B. Without touching floor, extend left arm forward at shoulder height and right leg backward and slightly up. That’s 1 rep. Do 24 reps. Switch sides; repeat. That’s 1 set. Do 3 sets.
8. Side Leg Series
A. Fold rope in half and place it on floor. Lie on floor on left side parallel to rope with left forearm on floor, right palm pressing into floor in front of torso, left leg bent slightly backward and right leg extended and lifted at hip height to start.
B. Bend right leg, bringing right knee forward to touch floor in front of rope. Return to start.

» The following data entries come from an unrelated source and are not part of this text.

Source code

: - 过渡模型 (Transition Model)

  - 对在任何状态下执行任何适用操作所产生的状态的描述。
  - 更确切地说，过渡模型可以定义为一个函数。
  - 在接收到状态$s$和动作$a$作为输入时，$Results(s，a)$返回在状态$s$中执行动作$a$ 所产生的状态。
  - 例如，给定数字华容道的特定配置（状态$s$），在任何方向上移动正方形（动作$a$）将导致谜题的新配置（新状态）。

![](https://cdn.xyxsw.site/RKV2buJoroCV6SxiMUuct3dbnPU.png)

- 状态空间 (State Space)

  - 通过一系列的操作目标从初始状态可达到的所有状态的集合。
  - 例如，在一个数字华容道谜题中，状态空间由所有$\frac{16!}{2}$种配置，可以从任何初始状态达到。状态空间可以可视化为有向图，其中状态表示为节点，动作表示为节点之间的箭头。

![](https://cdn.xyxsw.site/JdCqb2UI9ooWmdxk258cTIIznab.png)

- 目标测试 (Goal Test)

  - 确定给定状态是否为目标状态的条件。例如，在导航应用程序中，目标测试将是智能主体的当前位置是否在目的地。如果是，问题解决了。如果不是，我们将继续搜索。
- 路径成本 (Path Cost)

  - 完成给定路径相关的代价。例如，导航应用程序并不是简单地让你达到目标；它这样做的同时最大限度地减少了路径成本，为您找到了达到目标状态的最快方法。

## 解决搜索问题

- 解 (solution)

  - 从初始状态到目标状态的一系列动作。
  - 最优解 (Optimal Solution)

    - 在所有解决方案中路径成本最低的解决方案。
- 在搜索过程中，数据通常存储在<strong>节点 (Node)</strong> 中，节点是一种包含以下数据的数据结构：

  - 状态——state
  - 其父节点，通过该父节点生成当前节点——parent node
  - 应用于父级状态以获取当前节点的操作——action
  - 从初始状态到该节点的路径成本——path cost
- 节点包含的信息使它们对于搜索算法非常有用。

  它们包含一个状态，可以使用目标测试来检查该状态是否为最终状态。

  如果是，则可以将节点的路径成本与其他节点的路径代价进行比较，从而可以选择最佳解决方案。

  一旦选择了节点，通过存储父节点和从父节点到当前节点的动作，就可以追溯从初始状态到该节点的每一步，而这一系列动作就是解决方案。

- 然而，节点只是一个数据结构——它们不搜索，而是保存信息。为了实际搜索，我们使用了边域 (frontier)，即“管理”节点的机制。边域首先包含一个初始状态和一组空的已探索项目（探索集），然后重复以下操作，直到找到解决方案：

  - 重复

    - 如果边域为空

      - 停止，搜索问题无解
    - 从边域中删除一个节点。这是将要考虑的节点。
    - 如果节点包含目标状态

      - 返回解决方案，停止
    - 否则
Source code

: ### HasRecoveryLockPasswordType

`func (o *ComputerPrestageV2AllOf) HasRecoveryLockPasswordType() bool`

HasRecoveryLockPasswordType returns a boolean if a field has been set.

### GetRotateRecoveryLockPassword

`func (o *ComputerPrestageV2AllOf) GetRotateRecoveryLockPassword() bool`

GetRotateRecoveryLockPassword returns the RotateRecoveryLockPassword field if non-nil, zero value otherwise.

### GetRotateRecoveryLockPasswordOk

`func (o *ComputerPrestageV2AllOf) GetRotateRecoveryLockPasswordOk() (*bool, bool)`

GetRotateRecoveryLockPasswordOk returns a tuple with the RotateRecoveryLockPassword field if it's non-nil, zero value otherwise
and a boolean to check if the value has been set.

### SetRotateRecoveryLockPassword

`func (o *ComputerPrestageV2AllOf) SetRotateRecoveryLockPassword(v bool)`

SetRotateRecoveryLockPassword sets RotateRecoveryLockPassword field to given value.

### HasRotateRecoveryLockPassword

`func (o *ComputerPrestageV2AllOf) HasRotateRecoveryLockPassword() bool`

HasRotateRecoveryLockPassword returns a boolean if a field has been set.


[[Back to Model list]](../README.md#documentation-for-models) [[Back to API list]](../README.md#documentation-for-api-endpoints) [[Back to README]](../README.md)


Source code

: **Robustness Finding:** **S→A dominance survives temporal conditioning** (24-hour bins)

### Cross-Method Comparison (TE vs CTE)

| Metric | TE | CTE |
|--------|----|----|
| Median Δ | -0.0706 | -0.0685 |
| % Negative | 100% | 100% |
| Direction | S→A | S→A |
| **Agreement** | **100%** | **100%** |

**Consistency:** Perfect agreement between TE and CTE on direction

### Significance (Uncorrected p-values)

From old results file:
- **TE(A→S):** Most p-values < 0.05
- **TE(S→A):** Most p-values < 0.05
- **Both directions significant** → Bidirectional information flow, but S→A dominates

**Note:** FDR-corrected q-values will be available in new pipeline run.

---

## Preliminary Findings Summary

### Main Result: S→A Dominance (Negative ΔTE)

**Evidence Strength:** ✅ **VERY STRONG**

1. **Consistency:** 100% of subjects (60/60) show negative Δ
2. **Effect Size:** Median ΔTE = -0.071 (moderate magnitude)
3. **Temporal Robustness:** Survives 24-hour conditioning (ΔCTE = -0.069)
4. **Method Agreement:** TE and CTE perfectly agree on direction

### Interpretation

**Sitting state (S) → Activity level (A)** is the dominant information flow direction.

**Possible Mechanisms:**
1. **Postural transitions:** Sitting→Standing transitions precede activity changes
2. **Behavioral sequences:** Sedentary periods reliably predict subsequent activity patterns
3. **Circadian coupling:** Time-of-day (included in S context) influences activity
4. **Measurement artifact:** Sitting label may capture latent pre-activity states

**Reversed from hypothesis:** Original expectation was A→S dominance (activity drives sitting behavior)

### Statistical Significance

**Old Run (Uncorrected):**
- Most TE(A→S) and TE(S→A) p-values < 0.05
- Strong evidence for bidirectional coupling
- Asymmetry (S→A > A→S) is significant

C. Then, keeping right leg long, rotate leg inward to bring right leg forward to touch toes to floor in front of rope. Return to start. That’s 1 rep. Do 8 reps. Switch sides; repeat. That’s 1 set. Do 3 sets.
9. Jump Rope
A. Jump rope, alternating jumping legs wide and then together, for 3 minutes.
10. Seated Jump Rope
A. Fold rope in half. Sit on floor with legs bent and feet flat, holding one end of rope in each hand. Pull bent knees toward chest, lifting feet about three inches above floor, and swing rope around legs until it’s just below your feet.
B. Bring rope up, around legs, and overhead so arms are straight and palms face forward, as you straighten and extend legs up and forward at a 45-degree angle so body forms a V shape. That’s 1 rep. 8 reps. That’s 1 set. Do 3 sets.